Sassy is trying to put a positive spin on rudeness.

And boisterous often means knocking over children or knocking into people
, coming over and grabbing their toys etc.

So...

‘Sassy’ little girls are often no more argumentative or demanding than boys are; it’s just labelled ‘sassy’ because they’re a girl.

My MIL is adamant my (well behaved - according to teachers not just me) daughter is ‘sassy’ and ‘overpowering’ just because she asks ‘why’ a lot (she’s 4), has a loud laugh, and generally isn’t a shy or anxious type of girl.

She has another granddaughter (our niece) who she heaped praise on as ‘girly, dainty and like a little doll’. She was eventually diagnosed with ASD and selective mutism as her ‘shyness’ was actually her struggling a lot in social situations to the extent she can’t speak in front of anyone apart from family.

Both boys and girls are damaged by the ‘sassy’ and ‘boys will be boys’ nonsense.

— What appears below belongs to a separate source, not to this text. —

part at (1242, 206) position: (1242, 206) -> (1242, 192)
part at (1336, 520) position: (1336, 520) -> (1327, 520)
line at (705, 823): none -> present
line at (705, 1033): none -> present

RebeccaRedhat · 04/05/2024 17:32

Please tell me "shy isn't cute" was not said in front of the children?? My daughter would absolutely crumble if someone said that about her.

My youngest daughter is so shy, probably bordering pathetic to others, but that's the way she is. My oldest is also a shy girl, but my son in the middle is the absolute opposite. I don't think there's a great deal you can do about a child's nature.

Some kids just don't gel, so for me, both ADULTS were wrong.

ArseholeCatIsABlackAndWhiteCat · 04/05/2024 17:44

You don't work.. as a family . The kids don't gel , and you all seem to judge eachother's children/parenting. Big family gatherings are not in your future.